A tradição observa que a Torá relata a morte e o sepultamento de Miriam quase na mesma respiração — "morreu ali... e ali foi sepultada" —, sem qualquer intervalo narrativo entre os dois eventos, e dessa justaposição deriva o princípio geral de que a sepultura deve seguir a morte o mais rapidamente possível, sem demora desnecessária. É esse mesmo princípio que fundamenta a proibição de deixar o leito do falecido exposto na rua por tempo prolongado: quanto mais o corpo permanece à vista pública, mais se distancia do ideal bíblico de sepultamento imediato, e mais se aproxima do espetáculo público que a mishná deseja evitar no Chol HaMoed.

Halachot · הֲלָכוֹת

Rambam esclarece o alcance da proibição sobre o leito de uma mulher, e confirma que a halachá não segue Rabi Ishmael.

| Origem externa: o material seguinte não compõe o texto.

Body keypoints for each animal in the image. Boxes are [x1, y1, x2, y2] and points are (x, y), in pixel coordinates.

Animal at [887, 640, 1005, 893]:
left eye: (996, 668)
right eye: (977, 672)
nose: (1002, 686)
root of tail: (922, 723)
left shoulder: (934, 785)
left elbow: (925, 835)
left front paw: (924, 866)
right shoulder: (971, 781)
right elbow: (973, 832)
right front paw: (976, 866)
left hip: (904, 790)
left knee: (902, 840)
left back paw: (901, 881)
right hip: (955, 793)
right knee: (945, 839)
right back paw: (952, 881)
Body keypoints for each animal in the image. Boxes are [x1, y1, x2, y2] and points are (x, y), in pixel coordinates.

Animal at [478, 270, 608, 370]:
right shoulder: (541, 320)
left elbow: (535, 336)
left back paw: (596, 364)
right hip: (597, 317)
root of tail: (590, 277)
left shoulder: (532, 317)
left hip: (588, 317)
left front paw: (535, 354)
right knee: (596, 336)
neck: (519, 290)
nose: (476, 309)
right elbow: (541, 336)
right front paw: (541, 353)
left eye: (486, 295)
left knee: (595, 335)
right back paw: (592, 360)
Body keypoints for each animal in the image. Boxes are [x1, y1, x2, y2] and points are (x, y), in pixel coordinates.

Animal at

Rambam · Perush HaMishná, Moed Katan 3:8
וְלֹא שֶׁל נָשִׁים לְעוֹלָם — רְצוֹנוֹ לוֹמַר לֹא בַּמּוֹעֵד וְלֹא בְּחֹל. וְשֶׁל אִישׁ אָסְרוּ אוֹתוֹ בַּמּוֹעֵד בִּלְבַד, שֶׁלֹּא לְהַרְגִּיל אֶת הַהֶסְפֵּד בַּמּוֹעֵד, וְאֵין הֲלָכָה כְּרַבִּי יִשְׁמָעֵאל.
A palavra "nunca", aplicada ao leito de uma mulher, significa literalmente em qualquer época — tanto no Chol HaMoed quanto em dia comum —, ao passo que a proibição do leito de um homem vale apenas no Chol HaMoed, por causa do risco específico de banalizar o elogio fúnebre durante a festa. E a halachá não acompanha a posição mais permissiva de Rabi Ishmael quanto ao bater de palmas.

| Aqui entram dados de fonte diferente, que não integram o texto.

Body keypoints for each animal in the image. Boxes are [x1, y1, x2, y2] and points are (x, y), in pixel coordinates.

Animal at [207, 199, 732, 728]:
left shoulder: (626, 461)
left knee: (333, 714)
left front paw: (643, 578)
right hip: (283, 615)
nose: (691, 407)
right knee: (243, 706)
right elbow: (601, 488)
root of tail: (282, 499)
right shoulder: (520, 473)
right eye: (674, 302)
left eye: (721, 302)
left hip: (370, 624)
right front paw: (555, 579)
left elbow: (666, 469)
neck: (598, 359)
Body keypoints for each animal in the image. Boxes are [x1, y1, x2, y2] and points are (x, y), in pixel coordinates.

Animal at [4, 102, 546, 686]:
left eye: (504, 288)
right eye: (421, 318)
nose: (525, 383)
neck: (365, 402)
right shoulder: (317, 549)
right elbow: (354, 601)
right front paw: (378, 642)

Perush — os Mefarshim · הַמְּפָרְשִׁים

Bartenura explica o motivo do respeito devido à mulher falecida e o verbo técnico do bater de palmas; Rashi confirma a leitura da Guemará sobre o costume histórico dos leitos de prata e ouro.

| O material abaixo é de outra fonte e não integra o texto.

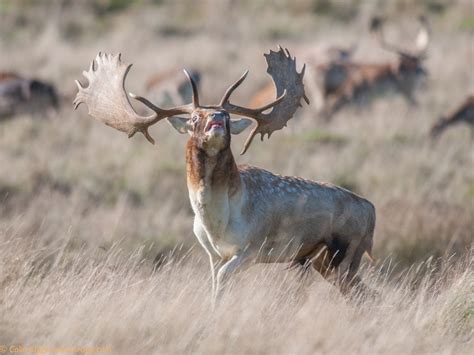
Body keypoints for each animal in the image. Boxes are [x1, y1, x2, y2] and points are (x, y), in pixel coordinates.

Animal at [74, 47, 376, 304]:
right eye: (194, 118)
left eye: (229, 117)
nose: (217, 117)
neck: (217, 221)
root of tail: (371, 211)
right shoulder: (213, 254)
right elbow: (215, 287)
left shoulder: (251, 249)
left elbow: (221, 281)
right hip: (324, 260)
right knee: (365, 294)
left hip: (346, 253)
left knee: (364, 294)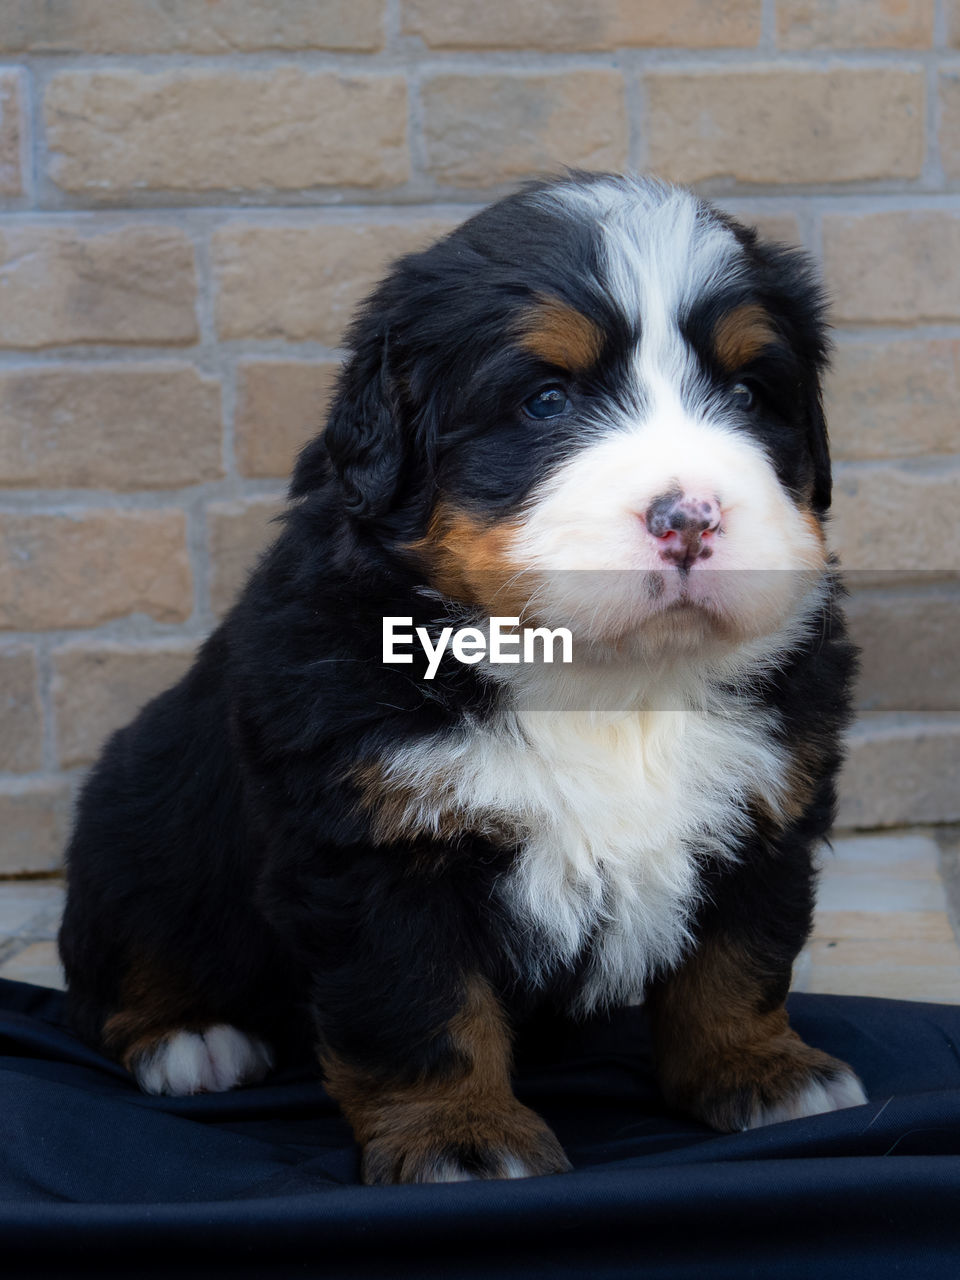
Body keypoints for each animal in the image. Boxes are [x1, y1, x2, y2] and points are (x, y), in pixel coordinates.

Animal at [60, 175, 870, 1182]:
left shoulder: (764, 809)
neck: (603, 677)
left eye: (750, 393)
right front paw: (460, 1136)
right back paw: (190, 1039)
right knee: (120, 962)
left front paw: (762, 1072)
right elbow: (421, 1011)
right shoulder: (378, 849)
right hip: (134, 822)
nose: (690, 516)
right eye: (547, 400)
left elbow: (741, 965)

Rambam · פֵּרוּשׁ הַמִּשְׁנָה
Comentário à Mishná, Moed Katan 3:8
וְשֶׁל אִישׁ אָסְרוּ אוֹתוֹ בַּמּוֹעֵד בִּלְבַד, עַל דֶּרֶךְ שֶׁאָמַרְנוּ בְּפֶרֶק רִאשׁוֹן.

Rambam remete de volta ao Perek Alef, onde o princípio de não banalizar o elogio fúnebre durante os dias intermediários da festa já havia sido estabelecido — mostrando que esta mishná, ao final do tratado, retoma e aplica um fio condutor que percorre toda a obra desde seu início.

Bartenura · בַּרְטְנוּרָא
Comentário à Mishná, Moed Katan 3:8
אֵין מַנִּיחִין אֶת הַמִּטָּה. שֶׁל מֵת, בָּרְחוֹב, בַּמּוֹעֵד. לְעוֹלָם. אֲפִלּוּ בְּחֹל, דִּכְתִיב וַתָּמׇת שָׁם מִרְיָם וַתִּקָּבֵר שָׁם, סָמוּךְ לְמִיתָה קְבוּרָה. מְטַפְּחוֹת. מְסַפְּקוֹת כַּף אֶל כַּף.

Bartenura conecta diretamente a proibição ao versículo sobre Miriam, confirmando que o princípio de sepultar logo após a morte é o que fundamenta a proibição de deixar qualquer leito parado na rua. E define o verbo técnico "metapchot" com precisão: significa bater uma palma contra a outra — o gesto físico visível que se distingue do simples canto vocal do lamento, permitido mesmo às demais mulheres.

Rashi · רַשִׁ״י
Comentário à Guemará, Moed Katan 27a
אֵין מַנִּיחִין מִטָּה בַּמּוֹעֵד בָּרְחוֹב — לְהַסְפִּידוֹ. וְלֹא שֶׁל נָשִׁים לְעוֹלָם — שֶׁשּׁוֹפְעוֹת זִיבָה.

Rashi acrescenta um motivo adicional e prático para a proibição absoluta sobre o leito de uma mulher: além do respeito geral devido a ela, há a preocupação específica com o fluxo de sangue que pode ocorrer no corpo após a morte — uma consideração de dignidade que reforça, e não substitui, o princípio geral já estabelecido a partir do versículo de Miriam.